Insurtech startup Stand Insurance is reimagining how high-risk properties are underwritten by using AI-generated 'digital twins' of individual homes. This model is especially relevant for properties in wildfire-prone California and hurricane-vulnerable Florida, where traditional insurers are retreating and policyholders are struggling to find coverage.

Rather than rely solely on zip code-based risk scoring, Stand's platform compiles hyper-specific data to model property-level vulnerabilities. The AI then simulates hazard impacts-like ember travel during wildfires or structural stress during hurricanes-to determine insurability, premiums, and required mitigations.
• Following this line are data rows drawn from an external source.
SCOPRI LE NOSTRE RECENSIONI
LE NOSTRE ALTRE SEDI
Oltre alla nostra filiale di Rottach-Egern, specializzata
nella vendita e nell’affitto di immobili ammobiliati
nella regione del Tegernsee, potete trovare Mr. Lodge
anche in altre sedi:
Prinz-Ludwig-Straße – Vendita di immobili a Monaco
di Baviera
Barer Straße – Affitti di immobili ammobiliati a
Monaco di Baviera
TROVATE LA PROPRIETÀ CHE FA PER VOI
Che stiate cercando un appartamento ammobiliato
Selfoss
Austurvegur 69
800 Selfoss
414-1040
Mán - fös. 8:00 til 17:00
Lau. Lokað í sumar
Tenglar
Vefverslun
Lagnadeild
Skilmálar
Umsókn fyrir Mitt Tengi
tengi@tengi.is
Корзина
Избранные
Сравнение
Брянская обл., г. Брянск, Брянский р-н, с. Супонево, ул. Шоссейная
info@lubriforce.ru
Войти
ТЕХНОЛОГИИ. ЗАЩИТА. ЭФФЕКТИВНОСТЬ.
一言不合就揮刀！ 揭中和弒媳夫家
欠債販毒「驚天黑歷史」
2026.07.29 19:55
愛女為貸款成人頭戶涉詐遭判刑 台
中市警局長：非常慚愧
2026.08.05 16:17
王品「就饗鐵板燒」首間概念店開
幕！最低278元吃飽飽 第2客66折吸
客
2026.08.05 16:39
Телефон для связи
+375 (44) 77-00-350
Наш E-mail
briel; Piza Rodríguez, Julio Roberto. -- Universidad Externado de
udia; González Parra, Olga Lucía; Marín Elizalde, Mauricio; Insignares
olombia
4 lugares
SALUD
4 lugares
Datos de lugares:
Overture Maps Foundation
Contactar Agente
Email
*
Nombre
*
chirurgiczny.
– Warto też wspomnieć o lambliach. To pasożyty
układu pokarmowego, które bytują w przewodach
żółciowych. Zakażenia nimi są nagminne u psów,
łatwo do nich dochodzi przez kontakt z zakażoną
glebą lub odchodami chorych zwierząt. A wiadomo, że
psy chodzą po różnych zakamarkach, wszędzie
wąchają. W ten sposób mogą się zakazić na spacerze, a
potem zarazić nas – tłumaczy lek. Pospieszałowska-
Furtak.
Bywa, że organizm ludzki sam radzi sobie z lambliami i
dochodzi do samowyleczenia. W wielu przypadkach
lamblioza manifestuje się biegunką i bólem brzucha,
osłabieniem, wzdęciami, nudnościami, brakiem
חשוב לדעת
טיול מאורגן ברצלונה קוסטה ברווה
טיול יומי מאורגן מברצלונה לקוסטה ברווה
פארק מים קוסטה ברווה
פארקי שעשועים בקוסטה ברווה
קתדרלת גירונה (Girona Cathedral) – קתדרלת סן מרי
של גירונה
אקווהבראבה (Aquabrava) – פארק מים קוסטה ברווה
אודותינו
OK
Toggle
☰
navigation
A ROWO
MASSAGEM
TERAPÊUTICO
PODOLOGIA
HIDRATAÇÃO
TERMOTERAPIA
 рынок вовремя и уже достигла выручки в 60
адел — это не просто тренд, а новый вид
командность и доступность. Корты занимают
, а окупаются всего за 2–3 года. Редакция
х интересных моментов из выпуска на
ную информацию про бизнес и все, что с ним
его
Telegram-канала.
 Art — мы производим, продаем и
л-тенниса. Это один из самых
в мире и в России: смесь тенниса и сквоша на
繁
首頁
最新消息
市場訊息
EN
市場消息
From an adjuster's perspective, this raises several operational questions. First, it could lead to more uniform documentation and expectations around pre-claim mitigation, as AI-derived requirements (like defensible space or roofing upgrades) become conditions for coverage. Second, AI simulations might play a growing role in both underwriting and post-loss evaluation, adding a new dimension to claims verification. If the pre-loss model is detailed enough, it could act as a reference in disputes over damage origin or pre-existing conditions.

Stand functions as a Managing General Agent (MGA), designing the insurance product and handling sales, while actual risk-bearing is offloaded to licensed carriers like Concert Specialty. The MGA model itself is not new, but the infusion of AI into the underwriting process could create a more data-driven, simulation-based foundation for property coverage in high-risk zones.

As these models expand in Florida and California, claims adjusters operating in catastrophe-prone areas should take note of how AI-simulated property profiles might influence claims eligibility, cause-of-loss assessments, and coverage obligations.